As is known in the art, a PiN diode includes an intrinsic semiconductor material, such as for example, silicon (Si) sandwiched between an n-doped region and a p-doped region. When the diode is reverse biased, the electric field fully depletes the intrinsic region. As a photodetector, the PiN diode is reverse biased. Under reverse bias, the diode ordinarily does not conduct (except for a small dark current or Is leakage). A photon entering the intrinsic region frees a carrier. The reverse bias field sweeps the carrier out of the region and creates a corresponding output current.
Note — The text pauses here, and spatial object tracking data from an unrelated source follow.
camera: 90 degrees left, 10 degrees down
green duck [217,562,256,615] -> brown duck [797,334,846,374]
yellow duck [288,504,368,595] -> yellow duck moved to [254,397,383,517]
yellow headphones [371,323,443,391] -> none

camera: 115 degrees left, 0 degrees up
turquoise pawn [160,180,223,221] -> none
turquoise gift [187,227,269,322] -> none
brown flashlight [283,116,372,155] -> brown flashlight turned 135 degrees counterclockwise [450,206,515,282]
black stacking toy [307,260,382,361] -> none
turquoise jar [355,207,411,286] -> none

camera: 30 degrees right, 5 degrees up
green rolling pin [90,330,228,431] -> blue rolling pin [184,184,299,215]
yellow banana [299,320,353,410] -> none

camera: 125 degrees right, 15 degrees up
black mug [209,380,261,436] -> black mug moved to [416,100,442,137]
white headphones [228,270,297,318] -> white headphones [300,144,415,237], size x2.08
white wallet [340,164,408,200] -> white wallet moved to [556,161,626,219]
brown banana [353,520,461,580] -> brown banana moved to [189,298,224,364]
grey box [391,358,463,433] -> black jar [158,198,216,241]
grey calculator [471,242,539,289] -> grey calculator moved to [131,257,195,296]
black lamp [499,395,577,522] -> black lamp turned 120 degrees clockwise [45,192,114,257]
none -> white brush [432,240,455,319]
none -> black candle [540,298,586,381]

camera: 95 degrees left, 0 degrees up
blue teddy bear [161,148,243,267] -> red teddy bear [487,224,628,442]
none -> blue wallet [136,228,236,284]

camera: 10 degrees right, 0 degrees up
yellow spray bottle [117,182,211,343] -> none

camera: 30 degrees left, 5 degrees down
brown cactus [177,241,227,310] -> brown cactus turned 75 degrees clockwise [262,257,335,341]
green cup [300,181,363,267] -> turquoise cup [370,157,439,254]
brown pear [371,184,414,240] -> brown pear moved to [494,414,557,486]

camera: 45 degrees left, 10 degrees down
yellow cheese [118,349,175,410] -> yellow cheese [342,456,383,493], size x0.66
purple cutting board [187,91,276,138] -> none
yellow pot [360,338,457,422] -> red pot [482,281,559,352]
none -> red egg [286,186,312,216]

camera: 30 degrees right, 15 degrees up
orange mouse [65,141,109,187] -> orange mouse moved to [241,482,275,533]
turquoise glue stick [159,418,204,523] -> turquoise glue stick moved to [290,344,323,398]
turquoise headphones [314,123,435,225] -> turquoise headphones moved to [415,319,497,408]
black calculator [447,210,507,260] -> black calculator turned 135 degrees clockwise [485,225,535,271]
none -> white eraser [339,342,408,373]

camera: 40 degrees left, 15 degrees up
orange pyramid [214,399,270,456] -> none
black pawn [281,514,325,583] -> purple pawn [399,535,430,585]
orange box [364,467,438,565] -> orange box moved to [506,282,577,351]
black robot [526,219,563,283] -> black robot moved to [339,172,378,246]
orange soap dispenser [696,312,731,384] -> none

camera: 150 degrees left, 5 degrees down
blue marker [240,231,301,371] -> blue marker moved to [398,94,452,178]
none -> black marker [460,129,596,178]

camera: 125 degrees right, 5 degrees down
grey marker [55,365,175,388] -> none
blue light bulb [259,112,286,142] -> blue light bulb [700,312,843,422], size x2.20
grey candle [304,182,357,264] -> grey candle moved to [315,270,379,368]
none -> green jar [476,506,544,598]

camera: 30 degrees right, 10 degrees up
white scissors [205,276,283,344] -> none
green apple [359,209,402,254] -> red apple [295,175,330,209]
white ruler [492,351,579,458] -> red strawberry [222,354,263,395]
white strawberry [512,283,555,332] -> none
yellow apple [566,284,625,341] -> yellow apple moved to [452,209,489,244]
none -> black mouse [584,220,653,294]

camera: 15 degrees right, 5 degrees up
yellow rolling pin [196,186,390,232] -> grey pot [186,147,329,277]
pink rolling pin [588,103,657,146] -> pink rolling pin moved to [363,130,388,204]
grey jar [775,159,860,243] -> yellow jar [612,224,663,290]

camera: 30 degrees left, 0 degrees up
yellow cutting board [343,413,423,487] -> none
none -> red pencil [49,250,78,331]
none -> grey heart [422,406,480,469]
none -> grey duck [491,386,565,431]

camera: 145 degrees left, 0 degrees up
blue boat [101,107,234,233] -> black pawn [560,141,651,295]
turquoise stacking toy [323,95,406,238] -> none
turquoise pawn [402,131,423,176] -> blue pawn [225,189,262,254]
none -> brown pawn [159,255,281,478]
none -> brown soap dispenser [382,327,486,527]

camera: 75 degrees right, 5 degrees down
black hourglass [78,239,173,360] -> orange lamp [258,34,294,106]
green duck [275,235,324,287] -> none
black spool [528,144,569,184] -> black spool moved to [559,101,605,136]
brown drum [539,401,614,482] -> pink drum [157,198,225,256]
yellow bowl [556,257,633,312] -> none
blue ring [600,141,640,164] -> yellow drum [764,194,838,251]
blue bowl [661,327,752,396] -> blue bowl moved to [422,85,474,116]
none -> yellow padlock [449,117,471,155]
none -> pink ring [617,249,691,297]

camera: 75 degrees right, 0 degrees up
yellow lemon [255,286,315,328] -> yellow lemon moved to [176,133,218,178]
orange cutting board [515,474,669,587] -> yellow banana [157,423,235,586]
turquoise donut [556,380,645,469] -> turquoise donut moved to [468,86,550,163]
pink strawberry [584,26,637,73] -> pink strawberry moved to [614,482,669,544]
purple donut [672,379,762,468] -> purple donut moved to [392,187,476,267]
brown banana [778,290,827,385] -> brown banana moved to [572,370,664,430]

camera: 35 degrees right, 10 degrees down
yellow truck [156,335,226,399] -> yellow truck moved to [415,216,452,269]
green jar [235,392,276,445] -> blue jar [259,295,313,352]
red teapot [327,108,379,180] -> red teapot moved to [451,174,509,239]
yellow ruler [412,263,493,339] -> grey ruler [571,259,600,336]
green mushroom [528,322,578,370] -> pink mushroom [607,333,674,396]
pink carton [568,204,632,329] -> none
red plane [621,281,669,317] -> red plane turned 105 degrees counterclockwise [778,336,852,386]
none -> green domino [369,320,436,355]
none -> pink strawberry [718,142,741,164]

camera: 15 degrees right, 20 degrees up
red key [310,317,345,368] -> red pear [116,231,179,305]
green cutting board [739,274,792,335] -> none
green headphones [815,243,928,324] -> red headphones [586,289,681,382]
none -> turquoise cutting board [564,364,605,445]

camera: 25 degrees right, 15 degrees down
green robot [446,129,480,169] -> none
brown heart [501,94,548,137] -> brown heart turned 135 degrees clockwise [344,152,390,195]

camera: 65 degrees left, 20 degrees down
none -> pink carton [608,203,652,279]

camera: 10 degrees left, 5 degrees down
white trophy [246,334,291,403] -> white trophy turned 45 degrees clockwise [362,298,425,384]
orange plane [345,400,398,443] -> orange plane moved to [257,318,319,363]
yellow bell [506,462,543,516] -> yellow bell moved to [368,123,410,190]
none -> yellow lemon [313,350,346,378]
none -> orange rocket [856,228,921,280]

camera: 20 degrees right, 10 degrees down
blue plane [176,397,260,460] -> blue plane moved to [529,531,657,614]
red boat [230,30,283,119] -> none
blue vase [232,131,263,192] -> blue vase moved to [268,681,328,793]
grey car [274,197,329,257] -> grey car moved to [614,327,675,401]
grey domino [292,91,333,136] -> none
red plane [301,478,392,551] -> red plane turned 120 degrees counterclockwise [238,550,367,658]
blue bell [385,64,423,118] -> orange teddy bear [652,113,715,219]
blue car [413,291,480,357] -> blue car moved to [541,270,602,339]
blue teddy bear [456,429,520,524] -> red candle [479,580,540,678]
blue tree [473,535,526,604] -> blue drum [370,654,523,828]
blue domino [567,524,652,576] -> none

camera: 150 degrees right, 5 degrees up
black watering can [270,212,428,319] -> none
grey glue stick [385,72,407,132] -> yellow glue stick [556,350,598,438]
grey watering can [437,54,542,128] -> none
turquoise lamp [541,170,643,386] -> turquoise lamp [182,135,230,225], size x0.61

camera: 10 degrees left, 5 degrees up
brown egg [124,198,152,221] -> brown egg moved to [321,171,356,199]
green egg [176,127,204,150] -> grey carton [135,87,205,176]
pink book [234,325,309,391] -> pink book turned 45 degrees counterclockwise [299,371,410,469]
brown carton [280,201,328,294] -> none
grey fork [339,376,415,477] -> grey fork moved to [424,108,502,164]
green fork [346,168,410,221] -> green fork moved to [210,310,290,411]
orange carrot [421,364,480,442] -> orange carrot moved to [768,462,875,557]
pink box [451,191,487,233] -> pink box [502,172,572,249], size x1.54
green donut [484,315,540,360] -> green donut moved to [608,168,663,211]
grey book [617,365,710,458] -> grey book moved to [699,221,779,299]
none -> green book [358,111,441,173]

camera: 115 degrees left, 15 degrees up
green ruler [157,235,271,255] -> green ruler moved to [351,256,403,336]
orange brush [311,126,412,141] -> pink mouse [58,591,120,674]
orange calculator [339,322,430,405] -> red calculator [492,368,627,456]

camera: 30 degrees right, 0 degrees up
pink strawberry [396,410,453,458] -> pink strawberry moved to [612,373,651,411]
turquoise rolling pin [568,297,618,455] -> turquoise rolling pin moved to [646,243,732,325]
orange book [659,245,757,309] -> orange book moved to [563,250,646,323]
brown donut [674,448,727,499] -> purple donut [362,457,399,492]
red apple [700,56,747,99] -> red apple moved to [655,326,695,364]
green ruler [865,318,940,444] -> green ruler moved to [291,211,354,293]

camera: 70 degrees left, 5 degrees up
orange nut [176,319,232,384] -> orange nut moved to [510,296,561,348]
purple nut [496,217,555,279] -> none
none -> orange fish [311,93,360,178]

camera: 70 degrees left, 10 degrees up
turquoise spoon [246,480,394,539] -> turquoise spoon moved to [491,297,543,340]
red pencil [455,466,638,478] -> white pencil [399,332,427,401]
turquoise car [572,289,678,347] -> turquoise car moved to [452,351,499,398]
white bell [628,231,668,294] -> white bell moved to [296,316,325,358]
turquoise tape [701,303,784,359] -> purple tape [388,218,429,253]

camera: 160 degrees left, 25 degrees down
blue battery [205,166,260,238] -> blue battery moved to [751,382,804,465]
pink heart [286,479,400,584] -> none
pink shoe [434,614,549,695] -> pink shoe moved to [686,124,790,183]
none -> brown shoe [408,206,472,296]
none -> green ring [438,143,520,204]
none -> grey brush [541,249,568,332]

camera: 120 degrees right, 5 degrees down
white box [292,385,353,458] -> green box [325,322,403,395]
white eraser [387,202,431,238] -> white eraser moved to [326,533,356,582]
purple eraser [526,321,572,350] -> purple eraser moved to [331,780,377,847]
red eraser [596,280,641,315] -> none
As is also known in the art, the noise performance of silicon diode (Si:PiN) photodetectors is limited by the surface leakage or dark current. Exposure to various environmental conditions such as ionizing radiation or humidity can further degrade the performance by increasing the surface leakage current. Present devices are unfortunately designed in a manner that maximizes the surface generated dark current by biasing the surface in depletion. The contribution is partially mitigated by the use of a channel stop to remove the potential minima away from the surface and by annealing to passivate interface states, but the result is still a device where the surface dark current limits the ultimate performance.
In the current art, these devices are made from single crystal Silicon. The surface of the crystal is oxidized to produce a SiO2 passivation layer. In the interface between the Silicon and the SiO2, there are inherent defects due to the mismatch between the two materials. At these defect sites there are unbonded Si orbitals that are electrically active. A normal Silicon process attempts to passivate these dangling orbitals by annealing in Hydrogen, which bonds to the defect site and reduces its electrical activity. Such Hydrogen passivation is never completely effective, so some small percent of the precursor defect sites remain electrically active where they contribute leakage current due to trapping/detrapping that occurs at the resulting recombination center.